### Exercises
- 1) In the passage below on patent monetization, why does exclusive licensing benefit the patent owner?
- 2) Continue the piece on patent monetization below, starting right after its last sentence.

There are several ways in which you can monetize a patent. Selecting the right way will depend on the nature of your invention, market conditions, business goals, as well as other factors. Below, we explore the various means of patent monetization in detail.
Table of Contents
Methods of Effective Patent Monetization
The best practices in patent monetization are:
- IP Bank
Licensing a patent entails giving another entity the right to use patented technology for commercial purposes. The original rights of ownership are retained by the license owner, while the licensee can use the tech for a designated period. There are various categorizations of licensing, as explained:
- Exclusive Licensing: This form of licensing involves the transfer of rights exclusively to one licensee and cannot thereafter be shared with others for the contract period. In this type of licensing, all the involved parties must agree to proceed with the terms. It benefits the patent owner because they are assured of a fixed sum of money regardless of the product’s performance in the market.

### Data below
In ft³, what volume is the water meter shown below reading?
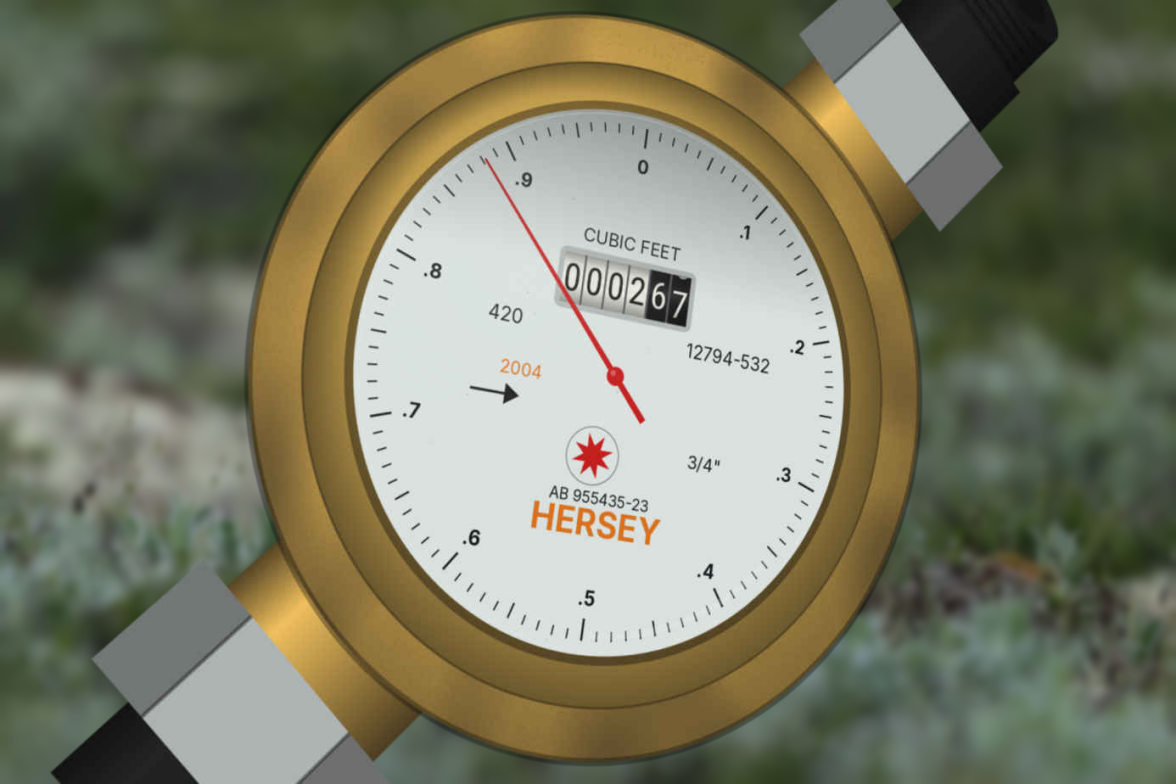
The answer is 266.88 ft³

### Outputs in order
- 1) The patent owner is assured of a fixed sum of money regardless of how the product performs in the market.

- 2)
For the licensee, it is an assurance that they have a monopoly over the product in the market. Sometimes, the licensor may place certain restrictions on the licensee if they wish to use the residual rights to commercialize in-house or distribute related rights to others. They may take the form of:
Product restrictions, which may limit the manufacturer to a particular category of products
Field restrictions, to keep the licensee confined to a specific field
Geographical restrictions, that limit the territory the licensee may operate in.
- Non-exclusive Licenses
As the name suggests, no exclusive rights are given to this type of licensing. The patent owner is free to allow any number of licensees the rights to commercialize the product. This leaves the market open to competition. Non-exclusive licensing provides a lucrative source of income for the owner from multiple sources. For the licensee, it is beneficial because of the reduced licensing fee as compared to the hefty amounts payable for an exclusive license.
- Sole Licensing
In sole licensing, the licensor retains the right to pursue the technology themselves. It works the same way as an exclusive license, with the single exception that the patent owner reserves the rights to exploit the Intellectual Property, but cannot grant any other sublicenses. The terms ‘sole’ and ‘exclusive’ must always be explicitly mentioned in the agreement, along with the intended meaning, to avoid disagreements later.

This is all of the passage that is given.